For society at large to render to Caesar what is Caesar’s money management is a social contract between the ruling elite and their population.
The fall of Rome, the advent of Napoleon and the rise of National Socialism show how unsound money brings with it a loss of confidence in the system and social disorder in its wake.
Today, money is essentially under the form of credit. As such, it is the creators of credit, ie. private commercial banks, who determine the expansion of the money supply and by extension, inflation.
The repeal of the Glass-Steagall Act self-regulation in the early 2000s, Euro dollar debt expansion thanks to globalization showed how, left to its own devices, the private banking sector can abuse their credit creation privilege, just as rulers did in the past. Sound management had to be reinstalled to oversee this money creation machine.
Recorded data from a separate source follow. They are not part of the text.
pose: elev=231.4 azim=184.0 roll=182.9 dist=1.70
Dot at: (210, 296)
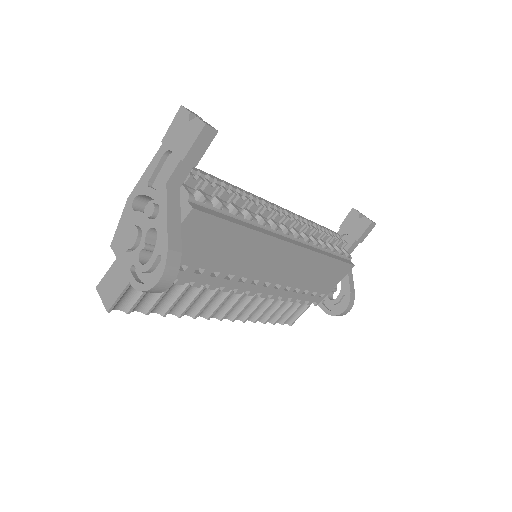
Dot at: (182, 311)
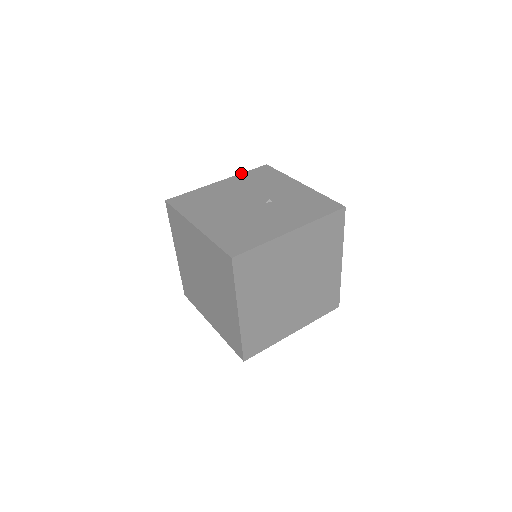
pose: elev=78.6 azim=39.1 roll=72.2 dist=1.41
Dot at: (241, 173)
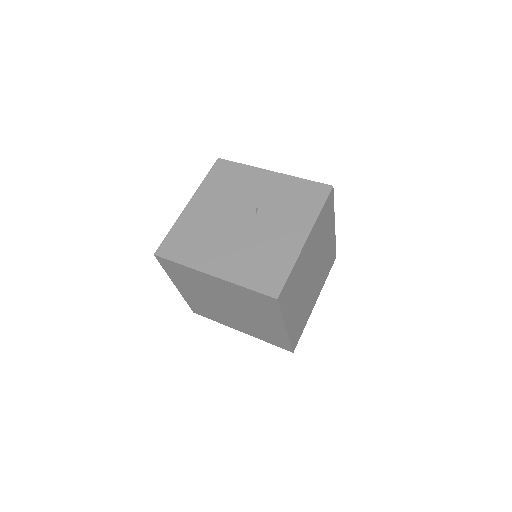
Dot at: (202, 182)
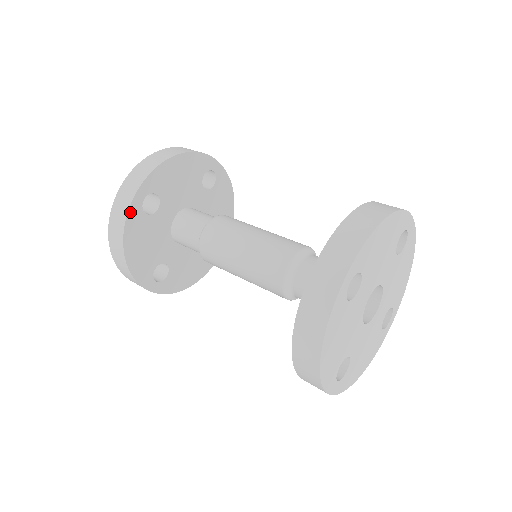
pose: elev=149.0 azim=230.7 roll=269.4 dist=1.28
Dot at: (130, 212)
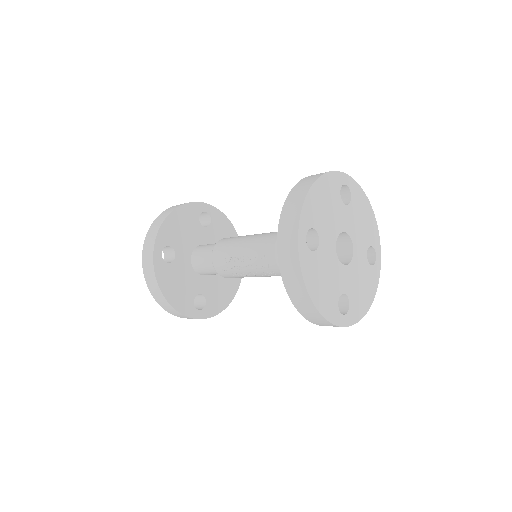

Following the 2008 financial crisis, Dodd Frank Basel rules, as well as other regulations, were put in place as a lending straitjacket on private banks to avoid the past excesses of credit creation. More recently, abundant stimulus and more relaxed lending standards during the COVID crisis have led to the money supply expanding rapidly.
The ensuing inflation can be attributed in part to this monetary expansion worsening the mismatch between the reopening pent up demand and a disruptive supply chain system.
Today the M2 Money Supply Index came to a standstill, pointing to a downturn in money supply expansion over the last few months. Credit creation has become a necessary evil to maintain our modern monetary system, fresh lending finances the rollover of yesterday’s debt as well as new economic projects. Without it, economic activity could be set to move to stall speed.
To conclude monetary expansion and a minimal inflation are now a prerequisite to sustain our modern day credit system. A lack of confidence, as witnessed in the past, will depend on how the authorities, through its control of the private banking sector, avoid excessive swings in the growth of the money supply. One way or the other.
This podcast is for information only. It should not be considered as investment advice. We would recommend seeking professional investment advice while allocating to any asset.